---------- Données à traiter ----------

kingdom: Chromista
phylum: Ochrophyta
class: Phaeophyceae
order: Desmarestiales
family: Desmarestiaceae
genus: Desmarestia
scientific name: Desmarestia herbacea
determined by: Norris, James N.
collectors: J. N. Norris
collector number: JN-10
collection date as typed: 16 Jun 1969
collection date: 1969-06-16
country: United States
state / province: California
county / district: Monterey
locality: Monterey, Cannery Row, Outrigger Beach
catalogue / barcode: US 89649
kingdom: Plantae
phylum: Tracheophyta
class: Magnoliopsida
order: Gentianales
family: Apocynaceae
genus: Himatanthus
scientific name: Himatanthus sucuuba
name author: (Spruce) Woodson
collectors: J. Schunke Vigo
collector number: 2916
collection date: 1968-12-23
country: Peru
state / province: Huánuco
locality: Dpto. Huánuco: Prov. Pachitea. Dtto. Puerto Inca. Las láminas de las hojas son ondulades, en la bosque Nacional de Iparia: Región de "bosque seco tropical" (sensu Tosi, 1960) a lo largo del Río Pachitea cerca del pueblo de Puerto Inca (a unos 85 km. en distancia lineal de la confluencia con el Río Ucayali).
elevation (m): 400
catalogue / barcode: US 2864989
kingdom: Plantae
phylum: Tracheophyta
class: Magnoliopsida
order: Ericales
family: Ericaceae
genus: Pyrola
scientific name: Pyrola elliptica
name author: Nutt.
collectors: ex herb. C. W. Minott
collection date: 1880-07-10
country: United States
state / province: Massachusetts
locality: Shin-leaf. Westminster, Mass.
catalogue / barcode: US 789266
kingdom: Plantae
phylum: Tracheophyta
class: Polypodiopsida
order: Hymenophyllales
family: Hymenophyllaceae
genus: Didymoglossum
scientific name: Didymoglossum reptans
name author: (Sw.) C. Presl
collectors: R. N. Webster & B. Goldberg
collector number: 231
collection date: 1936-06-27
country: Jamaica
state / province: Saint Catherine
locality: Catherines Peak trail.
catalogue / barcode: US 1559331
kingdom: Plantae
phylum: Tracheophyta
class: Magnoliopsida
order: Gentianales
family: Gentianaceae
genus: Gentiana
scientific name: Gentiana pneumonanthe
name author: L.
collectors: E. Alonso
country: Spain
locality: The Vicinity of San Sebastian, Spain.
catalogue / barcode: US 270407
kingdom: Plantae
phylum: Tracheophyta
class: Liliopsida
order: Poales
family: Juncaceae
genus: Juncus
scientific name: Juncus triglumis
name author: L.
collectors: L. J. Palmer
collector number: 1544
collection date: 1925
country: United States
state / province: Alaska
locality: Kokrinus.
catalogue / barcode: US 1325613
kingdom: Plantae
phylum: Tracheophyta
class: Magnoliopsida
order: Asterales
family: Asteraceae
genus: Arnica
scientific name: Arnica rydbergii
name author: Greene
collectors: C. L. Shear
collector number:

----------

== Consigne ==
Reproduisez à l'identique la portion des items ci-dessus qui s'ouvre sur leur toute première ligne et se ferme sur la ligne contenant « scientific name: Himatanthus sucuuba », bornes incluses.

== Réponse ==
kingdom: Chromista
phylum: Ochrophyta
class: Phaeophyceae
order: Desmarestiales
family: Desmarestiaceae
genus: Desmarestia
scientific name: Desmarestia herbacea
determined by: Norris, James N.
collectors: J. N. Norris
collector number: JN-10
collection date as typed: 16 Jun 1969
collection date: 1969-06-16
country: United States
state / province: California
county / district: Monterey
locality: Monterey, Cannery Row, Outrigger Beach
catalogue / barcode: US 89649
kingdom: Plantae
phylum: Tracheophyta
class: Magnoliopsida
order: Gentianales
family: Apocynaceae
genus: Himatanthus
scientific name: Himatanthus sucuuba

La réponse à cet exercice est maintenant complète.